Democracy sidelined: The UvA budget and administrative malpractice

Noah Pellikaan,
3 april 2024 - 09:50

UvA democracy doesn’t work the way it should work as far as the annual budget is concerned, states Noah Pellikaan, chair of the Central Student Council. “The Joint Assembly of the Student and Staff Council never gave a consent, or an advice, on the budget. But it did not matter to the Executive Board.”

The Joint Assembly (in Dutch: GV), amalgam body of the two central representative councils for students and (non-)academic staff, delivered our advice on the 2024 UvA budget to the Executive Board some months ago. The GV has a ‘right of consent’ on the budget document and its earlier draft, the framework letter. Without consent of the GV, UvA cannot begin to spend as planned in the new fiscal year. Highlighted in our initial advice were four specific breaking points—points of contention which if not met will result in the GV not consenting on this nearly 1 billion euro a year budget being passed.

BRIEF 1: Retype the part of the text on the UvA budget that opens with the words containing "The Joint Assembly (in" and closes with "budget being passed.".
The text and the records have no connection to each other.

GIVEN DATA:
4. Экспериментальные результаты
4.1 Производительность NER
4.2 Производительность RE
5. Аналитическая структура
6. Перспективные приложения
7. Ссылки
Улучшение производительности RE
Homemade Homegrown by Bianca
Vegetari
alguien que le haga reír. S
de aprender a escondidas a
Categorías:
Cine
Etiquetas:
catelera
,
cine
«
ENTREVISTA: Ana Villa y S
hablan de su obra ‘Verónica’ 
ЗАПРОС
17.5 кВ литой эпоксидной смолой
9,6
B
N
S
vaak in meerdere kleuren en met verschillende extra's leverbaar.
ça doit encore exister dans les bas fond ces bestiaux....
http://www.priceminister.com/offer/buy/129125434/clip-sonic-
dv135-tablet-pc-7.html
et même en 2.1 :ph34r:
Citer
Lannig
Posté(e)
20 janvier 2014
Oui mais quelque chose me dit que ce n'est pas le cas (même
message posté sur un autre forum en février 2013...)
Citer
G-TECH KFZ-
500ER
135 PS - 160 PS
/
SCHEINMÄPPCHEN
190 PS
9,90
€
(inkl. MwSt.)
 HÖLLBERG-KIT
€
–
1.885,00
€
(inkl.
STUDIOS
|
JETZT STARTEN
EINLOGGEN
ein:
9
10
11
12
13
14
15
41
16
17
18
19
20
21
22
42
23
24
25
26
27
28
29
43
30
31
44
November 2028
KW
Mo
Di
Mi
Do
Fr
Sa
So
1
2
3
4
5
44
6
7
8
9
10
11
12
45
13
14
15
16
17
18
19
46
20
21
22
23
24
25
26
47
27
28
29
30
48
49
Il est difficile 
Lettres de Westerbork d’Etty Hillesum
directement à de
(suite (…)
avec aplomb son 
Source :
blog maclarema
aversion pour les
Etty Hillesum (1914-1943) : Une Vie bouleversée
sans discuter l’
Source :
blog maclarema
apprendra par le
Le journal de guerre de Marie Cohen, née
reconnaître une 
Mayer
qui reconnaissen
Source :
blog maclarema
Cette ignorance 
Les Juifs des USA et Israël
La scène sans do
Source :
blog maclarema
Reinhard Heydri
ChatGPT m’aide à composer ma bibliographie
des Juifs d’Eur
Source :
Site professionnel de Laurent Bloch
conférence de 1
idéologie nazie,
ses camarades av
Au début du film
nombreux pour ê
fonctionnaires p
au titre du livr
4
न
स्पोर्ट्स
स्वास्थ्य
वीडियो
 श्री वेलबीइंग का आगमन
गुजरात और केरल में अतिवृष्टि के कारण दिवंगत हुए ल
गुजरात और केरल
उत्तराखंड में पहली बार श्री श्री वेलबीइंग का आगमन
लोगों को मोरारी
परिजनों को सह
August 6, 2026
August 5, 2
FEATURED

BRIEF 2: Convert the records, from their first line through the line containing "August 6, 2026", into a JSON list of strings with one string per line, omitting blank lines.

RESPONSE 1:
The Joint Assembly (in Dutch: GV), amalgam body of the two central representative councils for students and (non-)academic staff, delivered our advice on the 2024 UvA budget to the Executive Board some months ago. The GV has a ‘right of consent’ on the budget document and its earlier draft, the framework letter. Without consent of the GV, UvA cannot begin to spend as planned in the new fiscal year. Highlighted in our initial advice were four specific breaking points—points of contention which if not met will result in the GV not consenting on this nearly 1 billion euro a year budget being passed.

RESPONSE 2:
[
  "4. Экспериментальные результаты",
  "4.1 Производительность NER",
  "4.2 Производительность RE",
  "5. Аналитическая структура",
  "6. Перспективные приложения",
  "7. Ссылки",
  "Улучшение производительности RE",
  "Homemade Homegrown by Bianca",
  "Vegetari",
  "alguien que le haga reír. S",
  "de aprender a escondidas a",
  "Categorías:",
  "Cine",
  "Etiquetas:",
  "catelera",
  ",",
  "cine",
  "«",
  "ENTREVISTA: Ana Villa y S",
  "hablan de su obra ‘Verónica’ ",
  "ЗАПРОС",
  "17.5 кВ литой эпоксидной смолой",
  "9,6",
  "B",
  "N",
  "S",
  "vaak in meerdere kleuren en met verschillende extra's leverbaar.",
  "ça doit encore exister dans les bas fond ces bestiaux....",
  "http://www.priceminister.com/offer/buy/129125434/clip-sonic-",
  "dv135-tablet-pc-7.html",
  "et même en 2.1 :ph34r:",
  "Citer",
  "Lannig",
  "Posté(e)",
  "20 janvier 2014",
  "Oui mais quelque chose me dit que ce n'est pas le cas (même",
  "message posté sur un autre forum en février 2013...)",
  "Citer",
  "G-TECH KFZ-",
  "500ER",
  "135 PS - 160 PS",
  "/",
  "SCHEINMÄPPCHEN",
  "190 PS",
  "9,90",
  "€",
  "(inkl. MwSt.)",
  " HÖLLBERG-KIT",
  "€",
  "–",
  "1.885,00",
  "€",
  "(inkl.",
  "STUDIOS",
  "|",
  "JETZT STARTEN",
  "EINLOGGEN",
  "ein:",
  "9",
  "10",
  "11",
  "12",
  "13",
  "14",
  "15",
  "41",
  "16",
  "17",
  "18",
  "19",
  "20",
  "21",
  "22",
  "42",
  "23",
  "24",
  "25",
  "26",
  "27",
  "28",
  "29",
  "43",
  "30",
  "31",
  "44",
  "November 2028",
  "KW",
  "Mo",
  "Di",
  "Mi",
  "Do",
  "Fr",
  "Sa",
  "So",
  "1",
  "2",
  "3",
  "4",
  "5",
  "44",
  "6",
  "7",
  "8",
  "9",
  "10",
  "11",
  "12",
  "45",
  "13",
  "14",
  "15",
  "16",
  "17",
  "18",
  "19",
  "46",
  "20",
  "21",
  "22",
  "23",
  "24",
  "25",
  "26",
  "47",
  "27",
  "28",
  "29",
  "30",
  "48",
  "49",
  "Il est difficile ",
  "Lettres de Westerbork d’Etty Hillesum",
  "directement à de",
  "(suite (…)",
  "avec aplomb son ",
  "Source :",
  "blog maclarema",
  "aversion pour les",
  "Etty Hillesum (1914-1943) : Une Vie bouleversée",
  "sans discuter l’",
  "Source :",
  "blog maclarema",
  "apprendra par le",
  "Le journal de guerre de Marie Cohen, née",
  "reconnaître une ",
  "Mayer",
  "qui reconnaissen",
  "Source :",
  "blog maclarema",
  "Cette ignorance ",
  "Les Juifs des USA et Israël",
  "La scène sans do",
  "Source :",
  "blog maclarema",
  "Reinhard Heydri",
  "ChatGPT m’aide à composer ma bibliographie",
  "des Juifs d’Eur",
  "Source :",
  "Site professionnel de Laurent Bloch",
  "conférence de 1",
  "idéologie nazie,",
  "ses camarades av",
  "Au début du film",
  "nombreux pour ê",
  "fonctionnaires p",
  "au titre du livr",
  "4",
  "न",
  "स्पोर्ट्स",
  "स्वास्थ्य",
  "वीडियो",
  " श्री वेलबीइंग का आगमन",
  "गुजरात और केरल में अतिवृष्टि के कारण दिवंगत हुए ल",
  "गुजरात और केरल",
  "उत्तराखंड में पहली बार श्री श्री वेलबीइंग का आगमन",
  "लोगों को मोरारी",
  "परिजनों को सह",
  "August 6, 2026"
]